■ Instructions to follow
Find the line with "fx_px: 4535" in the records below. Copy it and every line after it, up to and including the line with "focal_mm: 6".

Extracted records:
== == ==

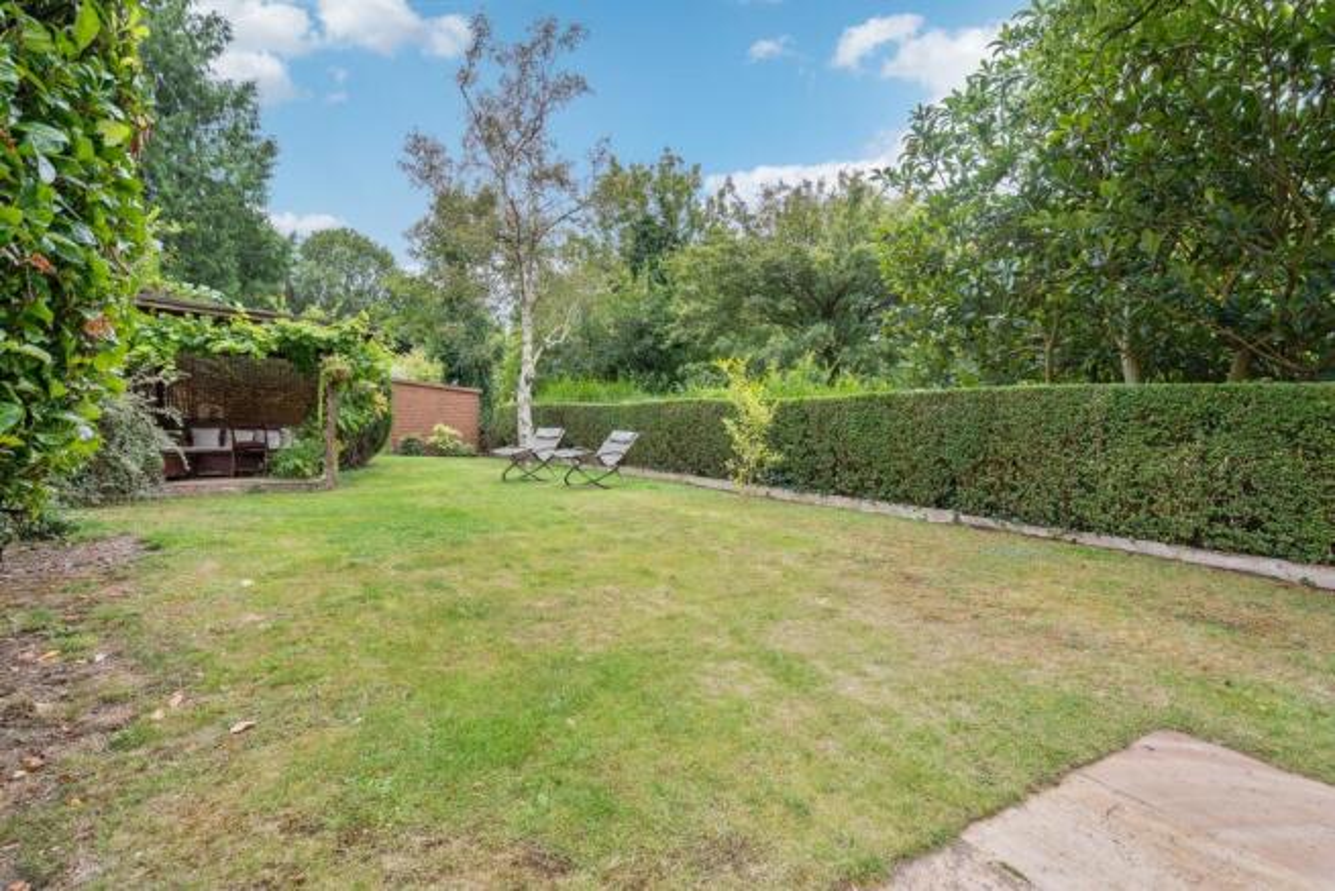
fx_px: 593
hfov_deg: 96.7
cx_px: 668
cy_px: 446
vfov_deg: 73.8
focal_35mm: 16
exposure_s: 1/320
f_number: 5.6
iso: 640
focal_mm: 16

== == ==

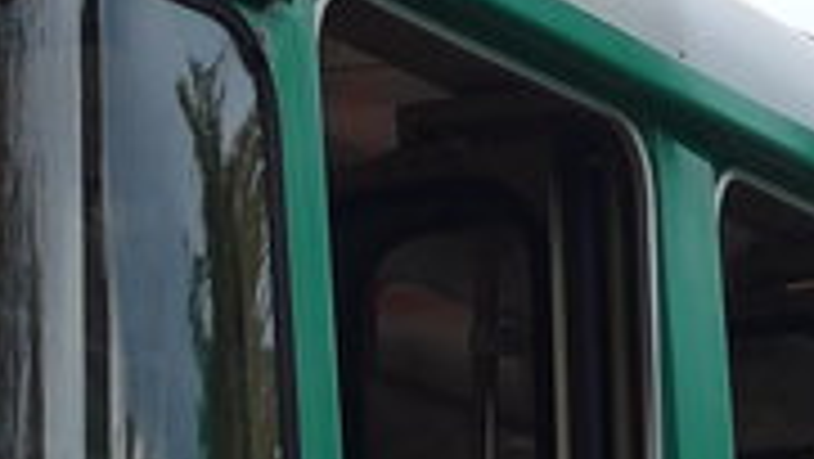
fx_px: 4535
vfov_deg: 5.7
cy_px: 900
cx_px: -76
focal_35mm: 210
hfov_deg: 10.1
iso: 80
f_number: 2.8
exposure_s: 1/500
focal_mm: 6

== == ==

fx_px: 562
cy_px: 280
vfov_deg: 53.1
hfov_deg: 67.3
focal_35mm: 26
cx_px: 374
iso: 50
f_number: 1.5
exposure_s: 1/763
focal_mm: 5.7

== == ==

■ Result of the exercise
fx_px: 4535
vfov_deg: 5.7
cy_px: 900
cx_px: -76
focal_35mm: 210
hfov_deg: 10.1
iso: 80
f_number: 2.8
exposure_s: 1/500
focal_mm: 6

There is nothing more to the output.